On the other hand, 3D systems is expanding its global reach - after expanding its operations in Turkey, the company has recently expanded its reseller network in Japan. ExOne's target market puts it more in competition with Stratasys than 3D systems. However, there is a lot of room for expansion. At the moment, overall market size is big enough for these players to grow substantially without harming each other. ExOne is considerably behind its two bigger counterparts, and it will take some time for the company to catch the big boys. However, low competition should allow the company to grow well over the next 2-3 years.


Looking at the growth opportunities and the market position of the company, ExOne is an attractive investment. The 3D printing industry as a whole represents an attractive investment opportunity. ExOne is a much smaller player than the other two more established players. Nonetheless, expected revenue growth of over 60% is extremely attractive.
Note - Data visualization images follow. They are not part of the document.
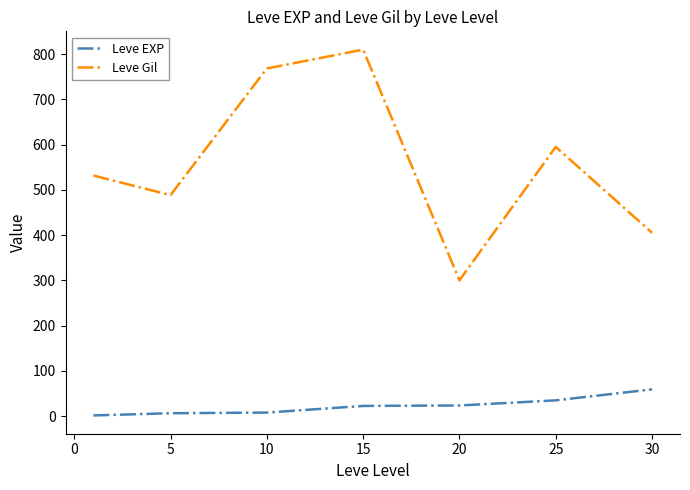

Rank the series by their average value, from lowest to highest.

Leve EXP, Leve Gil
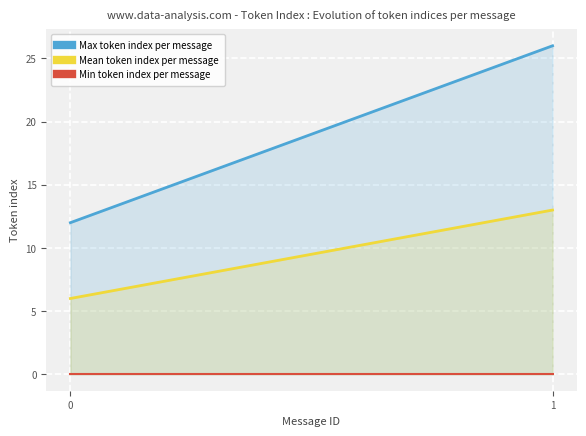

Reading right to left, list all the values displayed in this chart.

Max token index per message: 1=26	0=12
Mean token index per message: 1=13	0=6
Min token index per message: 1=0	0=0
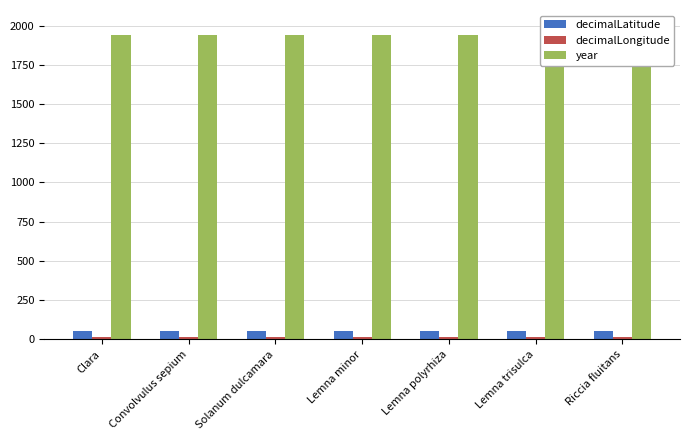

Reading right to left, what are all the values shown in this chart?

decimalLatitude: Riccia fluitans=50.7	Lemna trisulca=50.7	Lemna polyrhiza=50.7	Lemna minor=50.7	Solanum dulcamara=50.7	Convolvulus sepium=50.7	Clara=50.7
decimalLongitude: Riccia fluitans=12.8	Lemna trisulca=12.8	Lemna polyrhiza=12.8	Lemna minor=12.8	Solanum dulcamara=12.8	Convolvulus sepium=12.8	Clara=12.8
year: Riccia fluitans=1938.0	Lemna trisulca=1938.0	Lemna polyrhiza=1938.0	Lemna minor=1938.0	Solanum dulcamara=1938.0	Convolvulus sepium=1938.0	Clara=1938.0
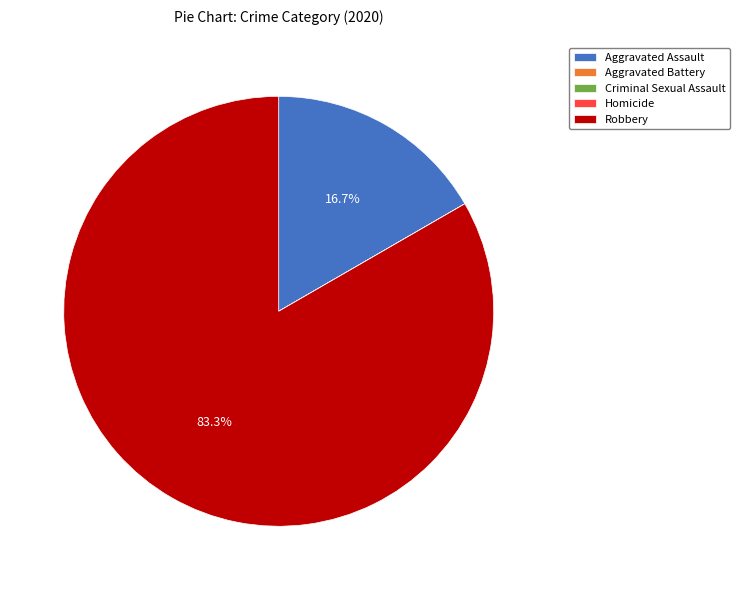

To the nearest percent, what is the difference between the largest and smallest slice percentages?

83%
The IPO brought in $92 million for the company, which should allow it to have considerable financial flexibility and liquidity. Furthermore, future capital expenditures should also be easily covered with the internally generated cash.

Disclosure: I have no positions in any stocks mentioned, and no plans to initiate any positions within the next 72 hours. I wrote this article myself, and it expresses my own opinions. I am not receiving compensation for it (other than from Seeking Alpha). I have no business relationship with any company whose stock is mentioned in this article.